The Friends of Freedmen's Cemetery

Artists Selected to Submit Design Proposals for the Contrabands and Freedmen's Cemetery Sculpture

The Alexandria Commission for the Arts and the Office of the Arts are pleased to announce the artists selected to submit design proposals for the Contrabands and Freedmen's Cemetery sculpture. The public is invited to meet the artists and view the proposals at a reception on Saturday, July 7, 2012 from 5 p.m. to 6 p.m. at the Durant Arts Center, located at 1605 Cameron St. (new location). This move was required due to physical constraints of the maquettes and the proposed viewing locations.

The finalists are:

Erik Blome, Crystal Lake, Illinois
Mario Chiodo, Oakland, California
Edward Dwight, Denver, Colorado

Beginning July 9, the proposals will be on display at the Durant Arts Center, located at 1605 Cameron St. (new location). The public may record written comments at the display, or e-mail comments to through August 6.

The three finalists emerged from a talented pool of applicants from 19 states and three countries who responded to a widely promoted "Call to Artists." The artists were selected by a panel of stakeholders including representatives of the Friends of Freedmen's Cemetery, descendant family members, Old Town/Hunting Creek Civic Association, the Society for the Preservation of Black Heritage, Alexandria Historical Society, the Public Art Committee, and subject matter experts including an historian, design professional and sculptor.

Following the month-long display of the proposals, the Selection Panel will consider the public comments and make a recommendation to the Alexandria Commission for the Arts and City Council.
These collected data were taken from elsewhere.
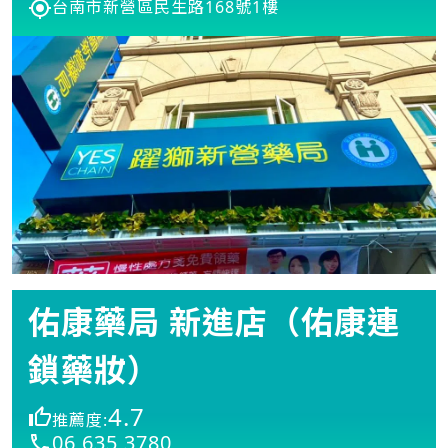
台南市新營區民生路168號1樓
佑康藥局 新進店（佑康連
鎖藥妝）
4.7
推薦度:
06 635 3780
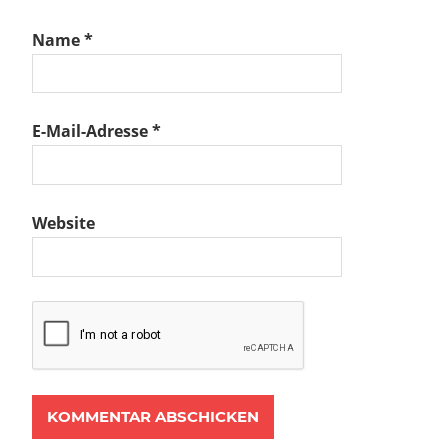
Name
*
E-Mail-Adresse
*
Website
The winning artist will be announced in September. The sculpture will be installed in the spring of 2013 at the Cemetery, located at 1001 S. Washington St.

The cost of the sculpture is funded in accordance with the terms of the Woodrow Wilson Bridge settlement agreement between the City, the Federal Highway Administration, and the Virginia Department of Transportation.

The sculpture will be a part of a larger Memorial to those who did not live long in freedom, the freed and escaped slaves and their children buried in the Cemetery. The goal of the sculpture is to educate visitors to the Cemetery about the courageous struggles of the thousands of contrabands and freedmen who sought refuge in Alexandria during the Civil War. The sculpture will be located inside the Cemetery, and will serve as a reminder to generations of the struggle for freedom and the people who fought for it.

For more information, contact Alisa Carrel, Director of the Office of the Arts, at 703.746.5590 or e-mail

Freedmen's Cemetery Historical Site Marker - E 109 Freedmen's Cemetery - Federal authorities established a cemetery here for newly freed African Americans during the Civil War. In January 1864, the military governor of Alexandria confiscated for use as a burying ground an abandoned pasture from a family with Confederate sympathies. About 1,700 freed people, including infants and black Union soldiers, were interred here before the last recorded burial in January 1869. Most of the deceased had resided in what is known as Old Town and in nearby rurual settlements. Despite mid-twentieth-century construction projects, many burials remain undisturbed. A list of those interred here has also survived.

Friends of Freedmenís Cemetery
638 North Alfred Street
Alexandria, Virginia 22314

Freedmen's Cemetery Logo - This logo was designed by Alexandria Archaeology Assistant City Archaeologist, Dr. Steven Shephard, in 2006. The beautifully executed final drawing was made by Alexandria Archaeology volunteer, Mr. Andrew Flora, who made a few modifications. At the center of the logo is a headboard of the design seen in historic photographs of the Alexandria National Cemetery, established at the north end of Wilkes Street in 1862. These grave markers were supplied by the U.S. Army Quartermaster Department in Alexandria and records state that this department also supplied the headboards and coffins for Freedmens Cemetery. The pine boards were whitewashed and the plot number, and presumably, the name of the deceased, and possibly the date of death, were painted in black on the headboard. The number 1864 in the logo represents the year that the cemetery was established. The black silhouette of the African American woman in the center of the board is meant to represent the people, the Freedmen, who were buried at the cemetery. Civilian men, women and many children were buried here, along with African American soldiers of the United States Colored Troops. The rays radiating from the top of the headboard are meant to represent the light of freedom, as well as the souls of the Freedmen ascending into heaven and their final reward. The F and C are for Freedmen's Cemetery. The surrounding broken chain wreath symbolizes the severed bonds of slavery which resulted from the American Civil War which transformed Alexandria and the nation.